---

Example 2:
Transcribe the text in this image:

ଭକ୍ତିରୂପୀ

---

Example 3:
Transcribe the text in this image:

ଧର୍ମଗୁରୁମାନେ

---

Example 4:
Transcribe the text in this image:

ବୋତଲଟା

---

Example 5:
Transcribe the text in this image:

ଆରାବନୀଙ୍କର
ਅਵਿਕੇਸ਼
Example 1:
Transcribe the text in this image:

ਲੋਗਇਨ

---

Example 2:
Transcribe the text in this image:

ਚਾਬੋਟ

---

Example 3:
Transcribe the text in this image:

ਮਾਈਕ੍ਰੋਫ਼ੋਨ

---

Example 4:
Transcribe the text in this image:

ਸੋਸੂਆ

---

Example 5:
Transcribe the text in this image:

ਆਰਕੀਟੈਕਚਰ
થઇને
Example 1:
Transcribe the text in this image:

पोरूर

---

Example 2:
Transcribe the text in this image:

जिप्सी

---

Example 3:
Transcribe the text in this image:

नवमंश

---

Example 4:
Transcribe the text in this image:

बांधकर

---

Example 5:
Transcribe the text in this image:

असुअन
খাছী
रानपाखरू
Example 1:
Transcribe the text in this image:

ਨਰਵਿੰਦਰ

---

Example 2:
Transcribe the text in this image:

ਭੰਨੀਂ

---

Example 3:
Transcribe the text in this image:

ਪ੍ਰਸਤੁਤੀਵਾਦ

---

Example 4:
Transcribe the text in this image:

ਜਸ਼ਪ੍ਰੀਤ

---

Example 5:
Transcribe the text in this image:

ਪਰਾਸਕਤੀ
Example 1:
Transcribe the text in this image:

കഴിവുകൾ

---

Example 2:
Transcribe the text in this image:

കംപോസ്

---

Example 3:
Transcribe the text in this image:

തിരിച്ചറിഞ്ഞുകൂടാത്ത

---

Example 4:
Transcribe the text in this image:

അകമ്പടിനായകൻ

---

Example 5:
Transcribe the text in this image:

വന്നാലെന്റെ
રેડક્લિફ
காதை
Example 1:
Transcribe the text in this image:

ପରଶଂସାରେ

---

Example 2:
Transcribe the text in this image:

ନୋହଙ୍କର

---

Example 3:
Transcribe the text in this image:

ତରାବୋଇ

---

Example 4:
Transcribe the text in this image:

| AIM |
Copy each of the lines above word for word.

| RESULT OF THE TASK |
---

Example 2:
Transcribe the text in this image:

ଭକ୍ତିରୂପୀ

---

Example 3:
Transcribe the text in this image:

ଧର୍ମଗୁରୁମାନେ

---

Example 4:
Transcribe the text in this image:

ବୋତଲଟା

---

Example 5:
Transcribe the text in this image:

ଆରାବନୀଙ୍କର
ਅਵਿਕੇਸ਼
Example 1:
Transcribe the text in this image:

ਲੋਗਇਨ

---

Example 2:
Transcribe the text in this image:

ਚਾਬੋਟ

---

Example 3:
Transcribe the text in this image:

ਮਾਈਕ੍ਰੋਫ਼ੋਨ

---

Example 4:
Transcribe the text in this image:

ਸੋਸੂਆ

---

Example 5:
Transcribe the text in this image:

ਆਰਕੀਟੈਕਚਰ
થઇને
Example 1:
Transcribe the text in this image:

पोरूर

---

Example 2:
Transcribe the text in this image:

जिप्सी

---

Example 3:
Transcribe the text in this image:

नवमंश

---

Example 4:
Transcribe the text in this image:

बांधकर

---

Example 5:
Transcribe the text in this image:

असुअन
খাছী
रानपाखरू
Example 1:
Transcribe the text in this image:

ਨਰਵਿੰਦਰ

---

Example 2:
Transcribe the text in this image:

ਭੰਨੀਂ

---

Example 3:
Transcribe the text in this image:

ਪ੍ਰਸਤੁਤੀਵਾਦ

---

Example 4:
Transcribe the text in this image:

ਜਸ਼ਪ੍ਰੀਤ

---

Example 5:
Transcribe the text in this image:

ਪਰਾਸਕਤੀ
Example 1:
Transcribe the text in this image:

കഴിവുകൾ

---

Example 2:
Transcribe the text in this image:

കംപോസ്

---

Example 3:
Transcribe the text in this image:

തിരിച്ചറിഞ്ഞുകൂടാത്ത

---

Example 4:
Transcribe the text in this image:

അകമ്പടിനായകൻ

---

Example 5:
Transcribe the text in this image:

വന്നാലെന്റെ
રેડક્લિફ
காதை
Example 1:
Transcribe the text in this image:

ପରଶଂସାରେ

---

Example 2:
Transcribe the text in this image:

ନୋହଙ୍କର

---

Example 3:
Transcribe the text in this image:

ତରାବୋଇ

---

Example 4:
Transcribe the text in this image:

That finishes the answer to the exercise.